What you are asked to do
Look over the material for the string "Page". Copy every line where it turns up.

Materials provided
# # # # # # #

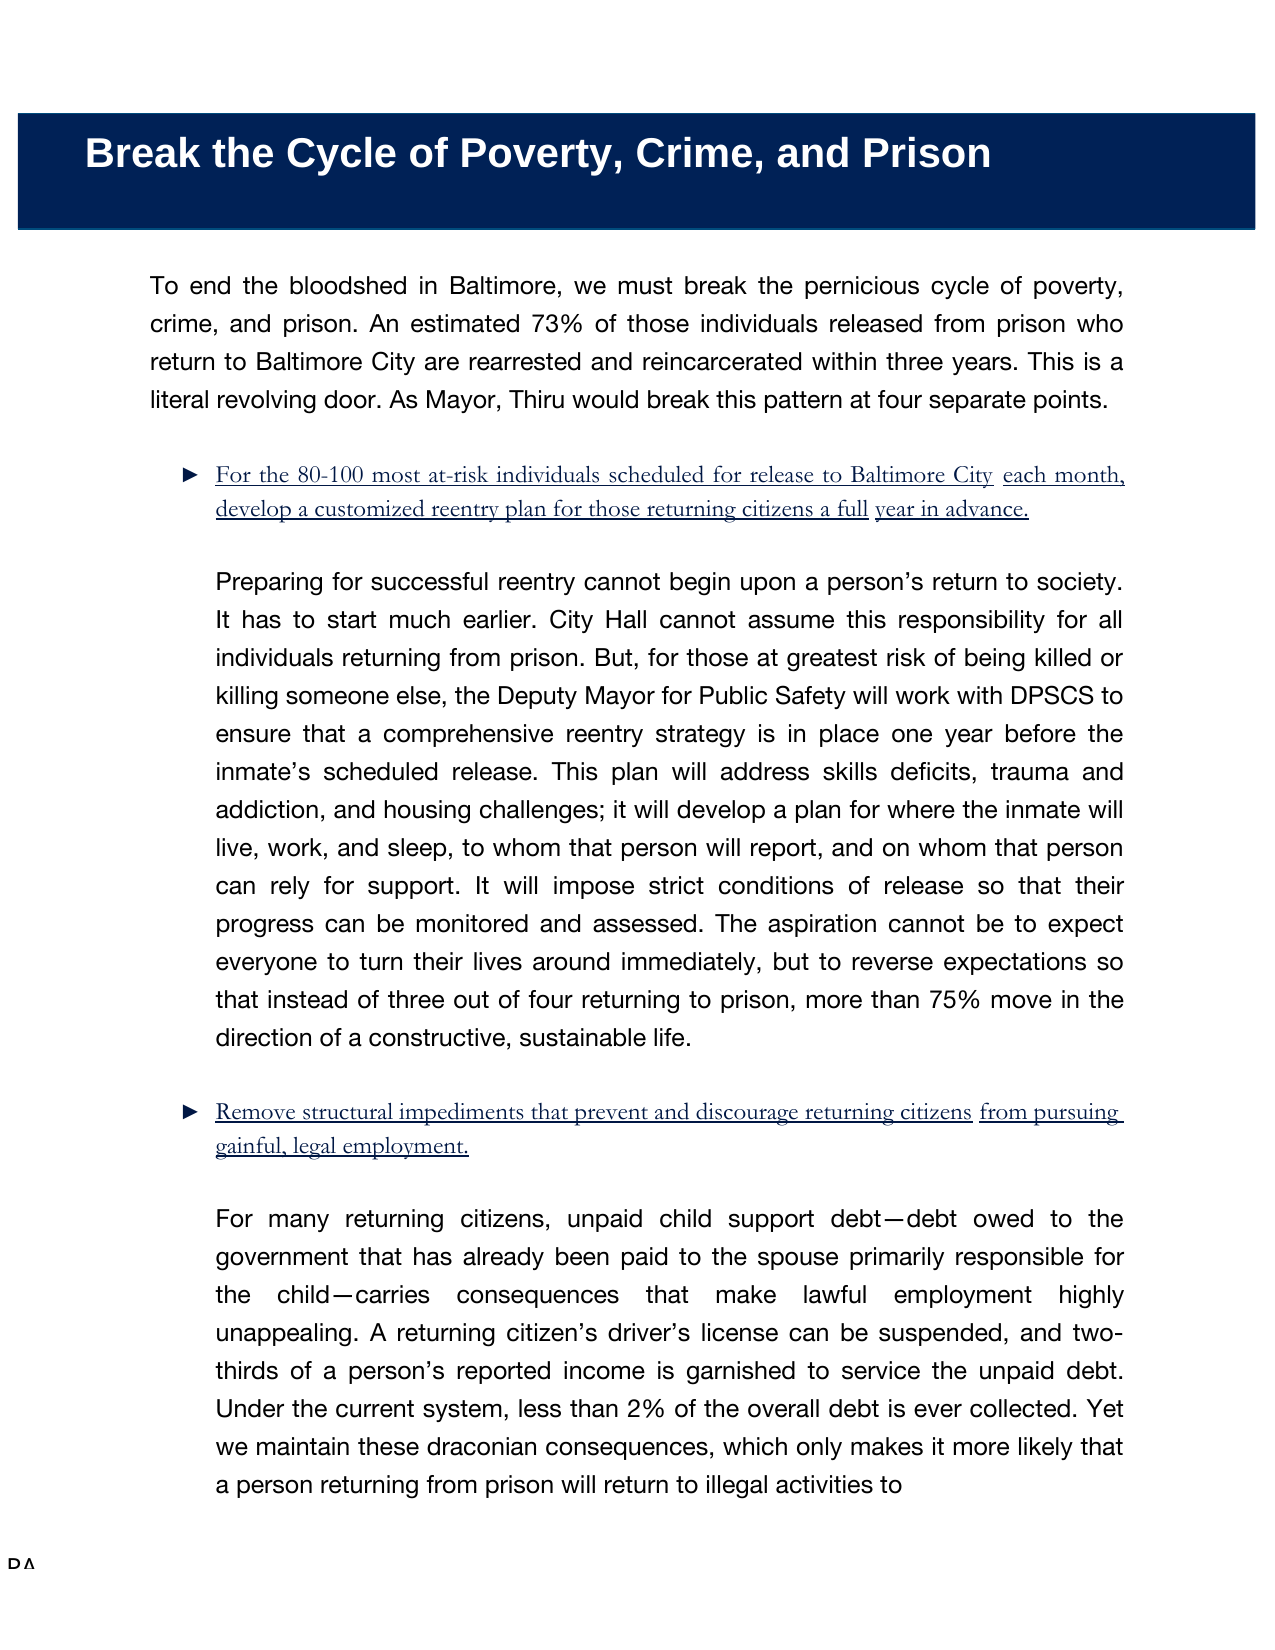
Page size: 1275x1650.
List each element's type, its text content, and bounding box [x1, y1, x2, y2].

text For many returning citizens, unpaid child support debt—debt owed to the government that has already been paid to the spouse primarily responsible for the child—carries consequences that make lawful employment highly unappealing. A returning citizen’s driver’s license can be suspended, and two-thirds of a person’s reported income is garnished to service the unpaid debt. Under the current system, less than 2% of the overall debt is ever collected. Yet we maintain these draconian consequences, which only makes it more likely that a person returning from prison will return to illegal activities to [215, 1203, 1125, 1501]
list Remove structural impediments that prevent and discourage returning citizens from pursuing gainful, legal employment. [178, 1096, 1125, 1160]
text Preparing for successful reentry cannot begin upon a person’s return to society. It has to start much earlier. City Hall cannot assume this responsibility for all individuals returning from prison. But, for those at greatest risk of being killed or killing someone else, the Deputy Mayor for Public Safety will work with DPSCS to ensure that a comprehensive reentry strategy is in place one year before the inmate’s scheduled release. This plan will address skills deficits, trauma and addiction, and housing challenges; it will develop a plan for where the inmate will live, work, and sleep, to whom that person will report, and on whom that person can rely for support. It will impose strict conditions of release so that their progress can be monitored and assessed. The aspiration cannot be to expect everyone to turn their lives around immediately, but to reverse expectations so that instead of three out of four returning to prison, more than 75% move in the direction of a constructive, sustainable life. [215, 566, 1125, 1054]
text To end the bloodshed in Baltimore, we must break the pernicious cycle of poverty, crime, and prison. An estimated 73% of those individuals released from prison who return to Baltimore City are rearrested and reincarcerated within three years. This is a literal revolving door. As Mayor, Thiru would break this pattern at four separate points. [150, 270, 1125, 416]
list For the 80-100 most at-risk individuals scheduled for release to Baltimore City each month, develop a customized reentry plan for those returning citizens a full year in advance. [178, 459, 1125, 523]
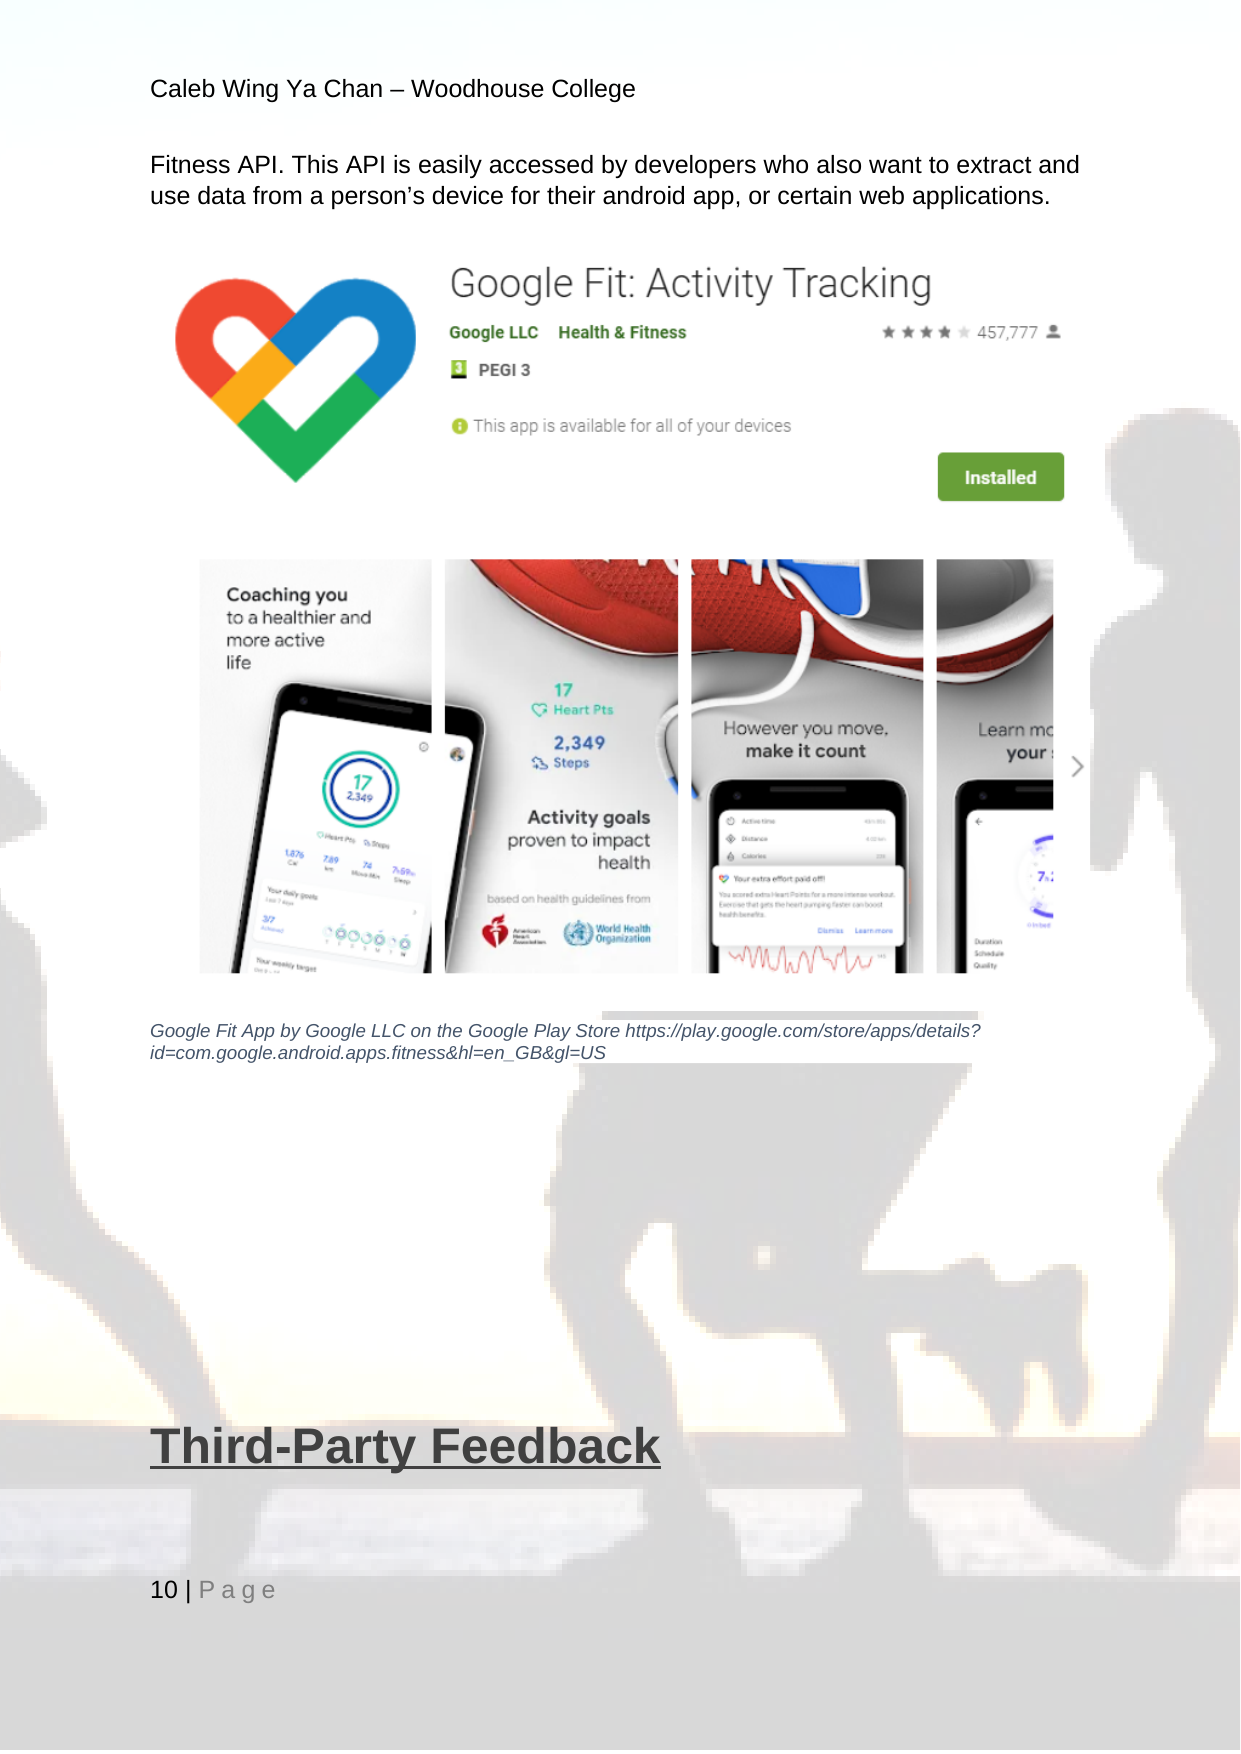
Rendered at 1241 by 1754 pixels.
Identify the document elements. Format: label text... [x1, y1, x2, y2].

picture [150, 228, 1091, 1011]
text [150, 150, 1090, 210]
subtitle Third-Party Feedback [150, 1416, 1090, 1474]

# # # # # # #

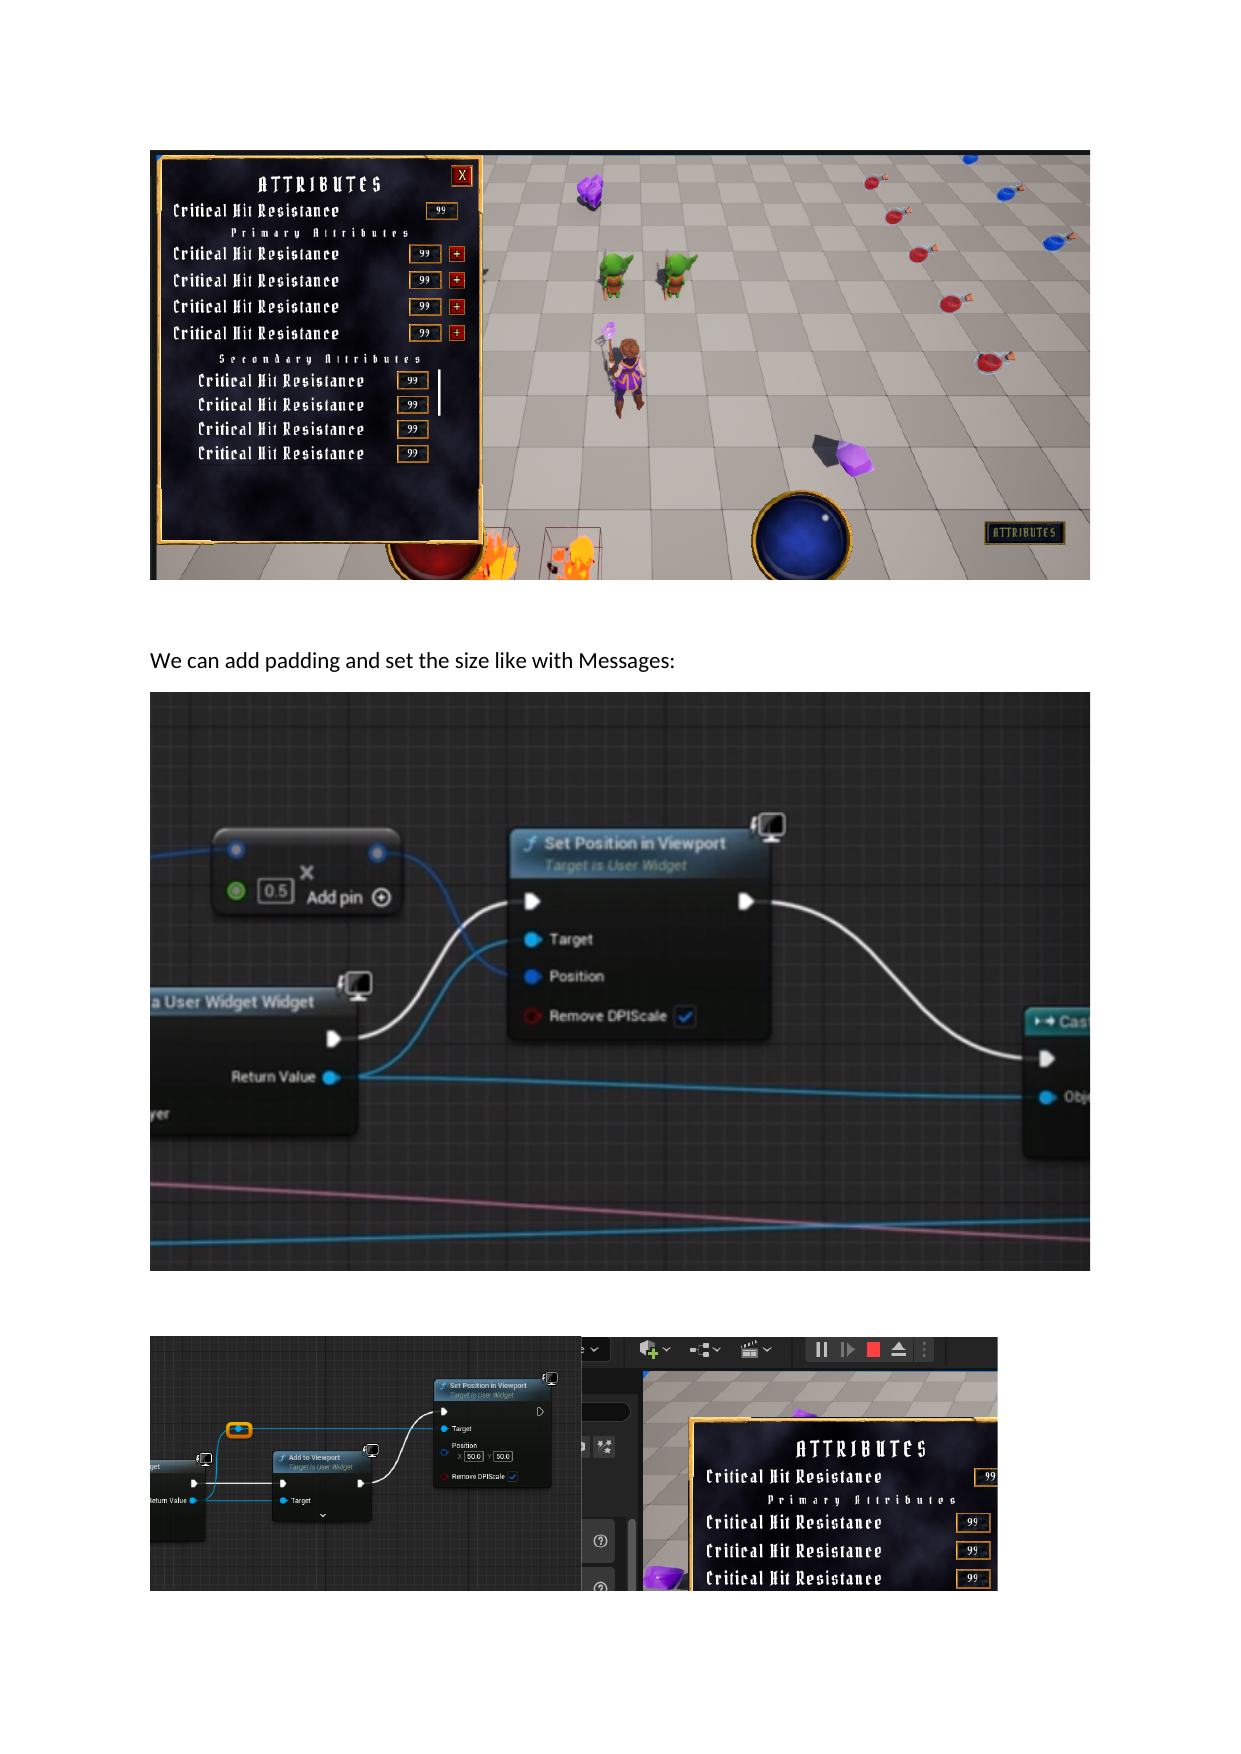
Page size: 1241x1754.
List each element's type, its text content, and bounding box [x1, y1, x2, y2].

# # # # # # #

Output below
Page size: 1275x1650.
Page size: 1241x1754.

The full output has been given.